Earlham College - Quaker school that really stresses faculty-student relationships and cooperation. Interesting programs in Peace Studies and Human Development.

Kalamazoo College - Offers the "K" plan that requires students to do internships, independent research and study abroad.

Colorado College - Unique schedule. Students take just one class every 3 and a half weeks.

Evergreen College - Lacks grades, majors and departments. Instead students take an integrated course of study depending on their interests and goals.

New College of Florida - Similar to Evergreen - no grades, no required courses, lots of academic freedom.

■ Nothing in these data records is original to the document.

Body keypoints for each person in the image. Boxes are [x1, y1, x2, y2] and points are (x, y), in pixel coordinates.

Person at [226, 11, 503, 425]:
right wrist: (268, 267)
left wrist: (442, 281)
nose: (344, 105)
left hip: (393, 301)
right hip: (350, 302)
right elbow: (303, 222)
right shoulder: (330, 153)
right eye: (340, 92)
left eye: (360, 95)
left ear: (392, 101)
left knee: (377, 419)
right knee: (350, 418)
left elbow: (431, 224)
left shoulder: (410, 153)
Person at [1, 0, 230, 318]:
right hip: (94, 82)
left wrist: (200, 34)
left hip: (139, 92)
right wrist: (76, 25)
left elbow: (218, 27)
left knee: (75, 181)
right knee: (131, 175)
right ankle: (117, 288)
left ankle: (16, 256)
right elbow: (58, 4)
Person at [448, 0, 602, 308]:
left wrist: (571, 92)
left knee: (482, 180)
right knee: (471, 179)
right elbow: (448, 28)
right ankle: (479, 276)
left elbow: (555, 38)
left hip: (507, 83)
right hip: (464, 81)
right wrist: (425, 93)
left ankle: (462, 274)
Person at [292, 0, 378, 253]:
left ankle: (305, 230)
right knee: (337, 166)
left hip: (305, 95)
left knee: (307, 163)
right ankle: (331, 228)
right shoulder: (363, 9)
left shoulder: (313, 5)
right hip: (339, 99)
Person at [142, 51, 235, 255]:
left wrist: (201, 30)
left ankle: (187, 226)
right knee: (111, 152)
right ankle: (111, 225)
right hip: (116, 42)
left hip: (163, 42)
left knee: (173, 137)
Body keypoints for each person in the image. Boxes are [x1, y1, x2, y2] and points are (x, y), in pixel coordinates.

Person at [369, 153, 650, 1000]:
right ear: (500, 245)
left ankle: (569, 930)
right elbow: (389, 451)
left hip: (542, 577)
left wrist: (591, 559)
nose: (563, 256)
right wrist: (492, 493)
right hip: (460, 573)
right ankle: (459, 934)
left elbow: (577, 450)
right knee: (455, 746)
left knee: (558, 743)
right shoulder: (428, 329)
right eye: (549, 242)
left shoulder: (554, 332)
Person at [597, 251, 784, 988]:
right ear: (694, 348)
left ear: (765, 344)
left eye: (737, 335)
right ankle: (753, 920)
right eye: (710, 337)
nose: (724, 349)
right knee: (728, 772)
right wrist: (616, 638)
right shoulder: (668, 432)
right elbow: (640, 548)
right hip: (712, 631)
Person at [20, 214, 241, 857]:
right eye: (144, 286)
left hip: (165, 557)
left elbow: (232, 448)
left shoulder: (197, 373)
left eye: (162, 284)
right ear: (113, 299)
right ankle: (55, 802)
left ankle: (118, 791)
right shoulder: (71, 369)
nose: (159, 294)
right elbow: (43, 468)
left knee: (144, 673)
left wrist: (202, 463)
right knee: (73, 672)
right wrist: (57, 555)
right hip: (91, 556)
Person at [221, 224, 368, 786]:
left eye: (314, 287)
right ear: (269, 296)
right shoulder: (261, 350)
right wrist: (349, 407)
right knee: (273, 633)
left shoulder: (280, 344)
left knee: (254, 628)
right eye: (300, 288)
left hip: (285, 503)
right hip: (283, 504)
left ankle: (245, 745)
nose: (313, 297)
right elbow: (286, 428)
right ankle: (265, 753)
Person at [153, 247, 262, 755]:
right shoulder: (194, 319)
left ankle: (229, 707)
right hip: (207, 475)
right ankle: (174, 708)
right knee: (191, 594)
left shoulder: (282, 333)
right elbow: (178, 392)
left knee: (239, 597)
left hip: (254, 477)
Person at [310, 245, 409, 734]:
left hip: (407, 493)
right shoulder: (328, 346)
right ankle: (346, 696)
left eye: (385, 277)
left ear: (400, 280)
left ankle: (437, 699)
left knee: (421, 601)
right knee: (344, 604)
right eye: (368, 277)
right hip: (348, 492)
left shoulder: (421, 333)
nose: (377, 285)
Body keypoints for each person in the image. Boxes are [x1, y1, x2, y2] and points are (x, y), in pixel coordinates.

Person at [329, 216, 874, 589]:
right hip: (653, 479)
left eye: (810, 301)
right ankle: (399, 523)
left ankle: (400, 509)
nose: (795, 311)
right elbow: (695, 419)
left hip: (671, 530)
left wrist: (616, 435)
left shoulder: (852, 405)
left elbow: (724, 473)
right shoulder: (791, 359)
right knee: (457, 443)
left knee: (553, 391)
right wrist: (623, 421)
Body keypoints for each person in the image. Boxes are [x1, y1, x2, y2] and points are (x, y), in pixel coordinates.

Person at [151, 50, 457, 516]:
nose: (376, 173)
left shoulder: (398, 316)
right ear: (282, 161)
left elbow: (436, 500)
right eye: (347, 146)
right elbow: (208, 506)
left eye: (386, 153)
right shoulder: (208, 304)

The Claremont Colleges - five small schools located next to each other in Calif. Styled after the Oxford University system - each school has a "specialty" and students are able to take courses at all of the other schools in the consortium. The benefits of a small school with the academic opportunities of a larger university.

Antioch College - Has a co-op program whre students spend much fo their time out in the "real world" Attracts very independent and original students.

By Thekev (Thekev) on Saturday, July 31, 2004 - 11:13 pm: Edit

St. John's in Annapolis and Santa Fe- curriculum is based on the great books

Brown, Wesleyan-have no distributional requirements, non-comformist students abounds

NCF-no grades but written narratives

Colorado College-based on 2week block system if I'm not mistaken

By Lucifersam (Lucifersam) on Saturday, July 31, 2004 - 11:35 pm: Edit

Berea, in eastern Kentucky - Nice but not stellar education, but tuition is free, and it is free because you get jobs there doing strange things like making brooms. Or something like that.

By 5st (5st) on Tuesday, August 03, 2004 - 01:32 pm: Edit

SUNY-Environmental Science and Forestry: This campus specializes in environmental sciences, environmental engineering, and forestry, and the use of forest products (paper science/engineering and wood products engineering). The campus is small (1200 undergrads), but students have access to classes and facilities (including student tickets to sporting events) at Syracuse University, right across the street.

By Blaineko (Blaineko) on Tuesday, August 03, 2004 - 02:04 pm: Edit

Grinnell & Amherst...

No Core requirements except for a first-year seminar.

By Emeraldkity4 (Emeraldkity4) on Tuesday, August 03, 2004 - 02:12 pm: Edit

Reed College
only nuclear reactor staffed by virtually all undergrads in country. Core curriculum requirements and grade deflation Every senior writes and publishes thesis.( which is kept forever more in thesis tower)

By Admissionsrep (Admissionsrep) on Thursday, August 05, 2004 - 01:45 am: Edit

I agree with many of the entries here. I came on here to say:

Deep Springs
Hampshire
Sarah Lawrence
St. John's
Reed
Guilford-very liberal and carefree for a school in the south.
Bard-extremely artsy, some cross dressing ritual that I'm told is an annual event here. I'd like a confirmation on this one.

Most of the schools I came here to list have already been listed.

By Bettina (Bettina) on Thursday, August 05, 2004 - 01:50 am: Edit

Why is Sarah L and Reed on your list as unusual?

By Prima_Donna (Prima_Donna) on Thursday, August 05, 2004 - 06:28 pm: Edit

Sarah Lawrence has no majors and no finals.